Published in Data Visualization 3 mins read

Drawing a histogram from a frequency table involves several key steps focused on accurately representing the data's distribution. Here's how you can do it:

Understanding Frequency Tables and Histograms

Before diving into the process, it's crucial to understand what these tools represent. A frequency table organizes raw data by listing different intervals (or classes) and the number of data points falling into each interval (the frequency).
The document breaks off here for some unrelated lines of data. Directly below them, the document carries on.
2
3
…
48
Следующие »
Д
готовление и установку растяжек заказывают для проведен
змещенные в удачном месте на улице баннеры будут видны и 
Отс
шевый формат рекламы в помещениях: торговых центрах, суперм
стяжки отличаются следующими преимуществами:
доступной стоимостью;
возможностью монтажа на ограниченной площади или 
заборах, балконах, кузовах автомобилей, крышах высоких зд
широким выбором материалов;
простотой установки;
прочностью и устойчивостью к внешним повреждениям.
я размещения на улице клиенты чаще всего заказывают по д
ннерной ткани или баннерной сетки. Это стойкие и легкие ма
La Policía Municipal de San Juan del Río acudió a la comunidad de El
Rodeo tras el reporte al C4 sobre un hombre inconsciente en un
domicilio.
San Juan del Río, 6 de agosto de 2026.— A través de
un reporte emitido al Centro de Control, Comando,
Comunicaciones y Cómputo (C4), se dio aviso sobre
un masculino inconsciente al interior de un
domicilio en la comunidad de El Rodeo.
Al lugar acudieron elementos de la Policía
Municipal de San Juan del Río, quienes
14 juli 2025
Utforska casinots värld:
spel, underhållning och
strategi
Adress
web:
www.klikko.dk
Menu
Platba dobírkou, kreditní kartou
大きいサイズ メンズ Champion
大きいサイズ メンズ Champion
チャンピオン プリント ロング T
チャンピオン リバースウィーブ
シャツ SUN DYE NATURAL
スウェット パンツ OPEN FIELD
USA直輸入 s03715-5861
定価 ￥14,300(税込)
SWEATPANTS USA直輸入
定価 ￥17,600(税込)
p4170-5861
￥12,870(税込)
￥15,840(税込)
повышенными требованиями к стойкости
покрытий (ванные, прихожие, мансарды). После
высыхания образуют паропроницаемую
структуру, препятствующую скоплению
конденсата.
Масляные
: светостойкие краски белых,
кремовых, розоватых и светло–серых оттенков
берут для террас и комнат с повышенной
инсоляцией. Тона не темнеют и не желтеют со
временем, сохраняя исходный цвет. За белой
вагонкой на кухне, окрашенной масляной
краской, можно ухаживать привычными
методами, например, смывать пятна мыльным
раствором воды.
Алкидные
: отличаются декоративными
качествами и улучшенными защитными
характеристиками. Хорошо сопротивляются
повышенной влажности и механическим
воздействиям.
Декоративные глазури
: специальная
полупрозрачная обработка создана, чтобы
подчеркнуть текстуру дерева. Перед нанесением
A histogram, on the other hand, is a visual representation of this distribution, where the area of each bar corresponds to the frequency of each interval.

Steps to Draw a Histogram

Here’s a detailed breakdown of the process, incorporating the information from our references:

  1. Calculate Frequency Density:

    • The key to creating an accurate histogram lies in the concept of frequency density.
    • Frequency density is calculated by dividing the frequency of a class interval by the width of that interval.
    • Formula: Frequency Density = Frequency / Class Width.
    • For example, if an interval is 10-20 with a frequency of 25, and another interval is 20-25 with a frequency of 10.
    • The first frequency density would be 25 / (20 - 10) = 25 / 10 = 2.5
    • The second frequency density would be 10 / (25-20) = 10 / 5 = 2
  2. Create Axes:

    • Determine appropriate axes for your histogram.
    • The horizontal axis (x-axis) will represent your class intervals (e.g., ranges of values).
    • The vertical axis (y-axis) will represent the frequency density. It is very important to use frequency density, not frequency.
    • Label your axes clearly to make your histogram understandable.
  3. Draw the Bars:

    • For each class interval, draw a bar.
    • The width of the bar corresponds to the class interval itself.
    • The height of the bar is determined by the frequency density you calculated for that interval.
    • Bars in a histogram touch each other, emphasizing that the data is continuous, although data in frequency tables is sometimes discrete.

Example Table and Drawing

Let's imagine the following frequency table to solidify the explanation:

Class Interval Frequency Class Width Frequency Density
0 - 10 5 10 0.5
10 - 20 15 10 1.5
20 - 40 20 20 1
40 - 50 10 10 1
  • Step 1: Frequency densities were calculated as shown in the table.
  • Step 2: The horizontal axis would range from 0 to 50, and the vertical axis, based on the highest frequency density, would likely go up to about 2.
  • Step 3: You would then draw bars such that:
    • The bar from 0 to 10 would have a height of 0.5
    • The bar from 10 to 20 would have a height of 1.5.
    • The bar from 20 to 40 would have a height of 1.
    • The bar from 40 to 50 would have a height of 1.

Important Considerations

  • Unequal Class Widths: This is where frequency density becomes essential. When your class intervals have different widths, using only the frequency can distort the visual representation, making some intervals seem more prominent than they are. Using the density corrects this.
  • Starting and Ending Points: Make sure your x-axis correctly reflects the starting and ending values of your intervals.
  • Software: There are numerous programs like Excel or Python libraries (like Matplotlib) that can automate this process, which is very helpful for large datasets.

By following these steps, you can accurately create a histogram from any frequency table, which provides valuable insights into the data's distribution.